Damit die Erfahrung anderer Wahrheiten mit den Büchern aber überhaupt möglich ist, müssen die in ihnen ausgebreiteten Tatsachen historisch wahr sein. Foucaults nominalistische Geschichtsschreibung kann nur funktionieren, wenn sie nicht irgendeine Geschichte erzählt, sondern den Anspruch auf eine historisch richtige Rekonstruktion erhebt. Insofern muß die "Geschichte der Wahrheit" eine wahre Geschichte sein.

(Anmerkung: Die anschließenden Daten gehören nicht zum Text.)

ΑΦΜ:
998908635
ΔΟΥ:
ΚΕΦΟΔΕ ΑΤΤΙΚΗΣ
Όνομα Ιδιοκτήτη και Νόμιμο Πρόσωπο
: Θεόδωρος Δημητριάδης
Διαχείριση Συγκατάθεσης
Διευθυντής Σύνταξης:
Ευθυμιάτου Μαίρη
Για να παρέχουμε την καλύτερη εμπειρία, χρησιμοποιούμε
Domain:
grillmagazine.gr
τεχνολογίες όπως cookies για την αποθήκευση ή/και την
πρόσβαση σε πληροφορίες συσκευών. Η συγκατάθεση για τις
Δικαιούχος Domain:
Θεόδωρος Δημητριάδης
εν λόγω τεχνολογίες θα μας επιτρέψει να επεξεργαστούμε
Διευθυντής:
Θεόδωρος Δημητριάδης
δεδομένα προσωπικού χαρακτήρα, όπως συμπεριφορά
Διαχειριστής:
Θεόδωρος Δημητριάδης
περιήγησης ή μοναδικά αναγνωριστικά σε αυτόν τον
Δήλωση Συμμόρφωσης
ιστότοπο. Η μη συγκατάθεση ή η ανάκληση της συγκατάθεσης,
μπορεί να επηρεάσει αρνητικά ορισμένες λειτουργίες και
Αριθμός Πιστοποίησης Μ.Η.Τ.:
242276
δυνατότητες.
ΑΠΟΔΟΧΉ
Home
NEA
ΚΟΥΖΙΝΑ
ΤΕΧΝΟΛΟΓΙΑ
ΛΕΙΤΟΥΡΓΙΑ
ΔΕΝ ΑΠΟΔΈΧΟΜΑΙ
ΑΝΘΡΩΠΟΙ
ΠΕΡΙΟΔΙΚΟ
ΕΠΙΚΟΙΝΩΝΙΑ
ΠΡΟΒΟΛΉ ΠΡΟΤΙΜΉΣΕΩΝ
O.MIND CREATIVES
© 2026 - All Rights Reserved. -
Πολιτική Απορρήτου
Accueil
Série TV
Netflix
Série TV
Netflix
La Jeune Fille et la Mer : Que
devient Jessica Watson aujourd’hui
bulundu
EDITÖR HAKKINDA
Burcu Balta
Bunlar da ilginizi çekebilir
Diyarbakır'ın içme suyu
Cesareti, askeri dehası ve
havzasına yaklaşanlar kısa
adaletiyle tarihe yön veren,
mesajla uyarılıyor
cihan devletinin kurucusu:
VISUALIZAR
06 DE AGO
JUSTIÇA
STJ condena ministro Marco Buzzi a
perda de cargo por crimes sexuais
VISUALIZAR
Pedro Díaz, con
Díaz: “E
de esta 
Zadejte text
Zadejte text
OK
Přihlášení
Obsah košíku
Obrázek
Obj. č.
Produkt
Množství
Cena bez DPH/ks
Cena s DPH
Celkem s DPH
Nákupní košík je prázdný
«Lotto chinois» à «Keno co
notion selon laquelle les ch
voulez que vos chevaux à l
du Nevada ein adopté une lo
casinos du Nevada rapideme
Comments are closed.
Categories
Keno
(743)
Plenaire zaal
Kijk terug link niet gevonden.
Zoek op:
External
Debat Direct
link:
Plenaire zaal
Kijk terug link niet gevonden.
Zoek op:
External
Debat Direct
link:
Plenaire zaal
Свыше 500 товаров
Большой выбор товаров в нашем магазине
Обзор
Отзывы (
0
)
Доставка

Aus demselben Grund kann sich "Problematisierung" nicht auf eine allgemeine Denunziation der Macht beschränken. Wichtig ist vielmehr zu bestimmen, wie Macht konkret funktioniert und über welche Zwänge, Einschränkungen, Gewaltwirkungen, Ausschlußmechanismen, Ungleichheiten etc. sie operiert. Nur wenn sie wahr ist, kann die historische Rekonstruktion zu einem Mittel der Kritik und zum Instrument einer "Gegengeschichte" werden, die in dem Hohlraum der Geschichte die Möglichkeit "anderer Geschichten" aufzeigt.

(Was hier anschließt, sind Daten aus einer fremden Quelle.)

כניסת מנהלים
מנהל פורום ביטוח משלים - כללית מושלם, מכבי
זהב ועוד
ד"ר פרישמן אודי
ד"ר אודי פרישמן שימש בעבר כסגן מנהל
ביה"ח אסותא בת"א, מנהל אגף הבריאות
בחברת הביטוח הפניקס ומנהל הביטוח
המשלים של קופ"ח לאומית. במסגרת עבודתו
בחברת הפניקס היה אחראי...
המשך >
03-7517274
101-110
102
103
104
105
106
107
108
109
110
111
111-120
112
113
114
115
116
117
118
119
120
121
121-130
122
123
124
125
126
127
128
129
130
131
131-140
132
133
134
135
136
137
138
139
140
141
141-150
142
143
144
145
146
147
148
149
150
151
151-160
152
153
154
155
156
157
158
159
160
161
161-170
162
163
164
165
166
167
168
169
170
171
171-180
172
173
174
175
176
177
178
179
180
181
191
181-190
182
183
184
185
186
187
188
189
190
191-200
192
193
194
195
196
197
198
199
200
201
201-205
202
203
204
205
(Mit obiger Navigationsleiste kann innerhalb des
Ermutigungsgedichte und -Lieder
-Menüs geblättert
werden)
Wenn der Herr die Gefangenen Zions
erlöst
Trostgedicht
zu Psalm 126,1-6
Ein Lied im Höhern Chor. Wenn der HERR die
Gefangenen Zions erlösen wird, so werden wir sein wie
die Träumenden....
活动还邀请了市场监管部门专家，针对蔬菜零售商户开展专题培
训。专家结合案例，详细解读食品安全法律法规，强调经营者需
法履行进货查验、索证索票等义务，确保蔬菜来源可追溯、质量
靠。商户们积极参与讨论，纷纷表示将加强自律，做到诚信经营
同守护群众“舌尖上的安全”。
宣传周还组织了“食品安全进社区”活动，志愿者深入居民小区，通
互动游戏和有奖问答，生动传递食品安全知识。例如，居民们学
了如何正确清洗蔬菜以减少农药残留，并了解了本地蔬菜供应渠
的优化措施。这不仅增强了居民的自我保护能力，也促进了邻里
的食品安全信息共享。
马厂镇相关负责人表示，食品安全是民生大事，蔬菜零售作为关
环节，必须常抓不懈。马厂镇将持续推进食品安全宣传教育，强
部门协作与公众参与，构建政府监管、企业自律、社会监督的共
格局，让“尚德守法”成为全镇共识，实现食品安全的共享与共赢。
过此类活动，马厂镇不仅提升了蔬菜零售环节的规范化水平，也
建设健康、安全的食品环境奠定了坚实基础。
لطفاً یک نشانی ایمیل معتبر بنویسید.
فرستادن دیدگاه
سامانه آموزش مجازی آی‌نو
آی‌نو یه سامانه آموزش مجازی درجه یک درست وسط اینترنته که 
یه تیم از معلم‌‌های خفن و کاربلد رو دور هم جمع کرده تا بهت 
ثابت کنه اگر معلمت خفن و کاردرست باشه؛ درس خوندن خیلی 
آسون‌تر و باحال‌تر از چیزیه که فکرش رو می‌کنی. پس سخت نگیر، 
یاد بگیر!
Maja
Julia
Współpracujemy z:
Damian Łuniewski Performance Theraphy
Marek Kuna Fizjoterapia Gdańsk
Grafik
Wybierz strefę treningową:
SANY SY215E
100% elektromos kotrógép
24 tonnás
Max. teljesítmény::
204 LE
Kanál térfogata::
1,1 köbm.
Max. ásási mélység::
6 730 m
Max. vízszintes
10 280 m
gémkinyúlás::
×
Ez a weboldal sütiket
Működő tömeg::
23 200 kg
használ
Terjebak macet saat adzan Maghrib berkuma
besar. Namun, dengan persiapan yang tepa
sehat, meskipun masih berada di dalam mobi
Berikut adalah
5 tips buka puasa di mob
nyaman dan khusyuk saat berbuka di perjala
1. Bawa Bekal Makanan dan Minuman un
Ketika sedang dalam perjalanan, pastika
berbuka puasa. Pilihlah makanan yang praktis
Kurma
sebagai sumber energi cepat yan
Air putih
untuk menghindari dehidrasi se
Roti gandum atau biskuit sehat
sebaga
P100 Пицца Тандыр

Der historische Nominalismus treibt also ein doppeltes Spiel, um der "Alternative" von Universalismus oder Relativismus zu entgehen. Er läßt einerseits das erscheinen, was uns an unsere Gegenwart bindet. Indem er andererseits den historischen Konstitutionsbedingungen gegenwärtiger Praktiken nachgeht, um sie in ihrer Gemachtheit oder "Singularität" zu zeigen, bereitet er zugleich das Feld für ihre mögliche Veränderung - und ist selbst ein Einsatz in dem Projekt der Transformation. Weder stellt Foucault sich auf den Boden der Wahrheit, noch lehnt er sie einfach ab, sondern er bekämpft die Wahrheit mit den Mitteln der Wahrheit (nichts anderes meint die Rede von der "Politik des Wahren"), um damit letztlich das System der Produktion von Wahrheit selbst zu verändern und andere (vielleicht "freiere", "gerechtere", "egalitärere", etc.) Praktiken zu erfinden: "Der Herrschaft einer Wahrheit entkommt man also nicht, indem man ein dem Spiel der Wahrheit ganz fremdes Spiel spielt, sondern indem man es anders spielt oder indem man ein anderes Spiel, eine andere Partie oder andere Trümpfe innerhalb des Wahrheitsspiels spielt. Ich glaube, das ist in der Politik genauso, wo man zwar - ausgehend von den Folgen des Herrschaftszustands einer unangebrachten Politik - diese Politik kritisieren, dies aber nicht anders als durch ein Spiel der Wahrheit tun konnte, das zeigt, welche Konsequenzen diese Politik hat und daß es andere vernünftige Möglichkeiten gibt; das den Leuten klarmacht, daß sie über ihre eigene Lage, ihre Arbeitsbedingungen, über ihre Ausbeutung nicht Bescheid wissen."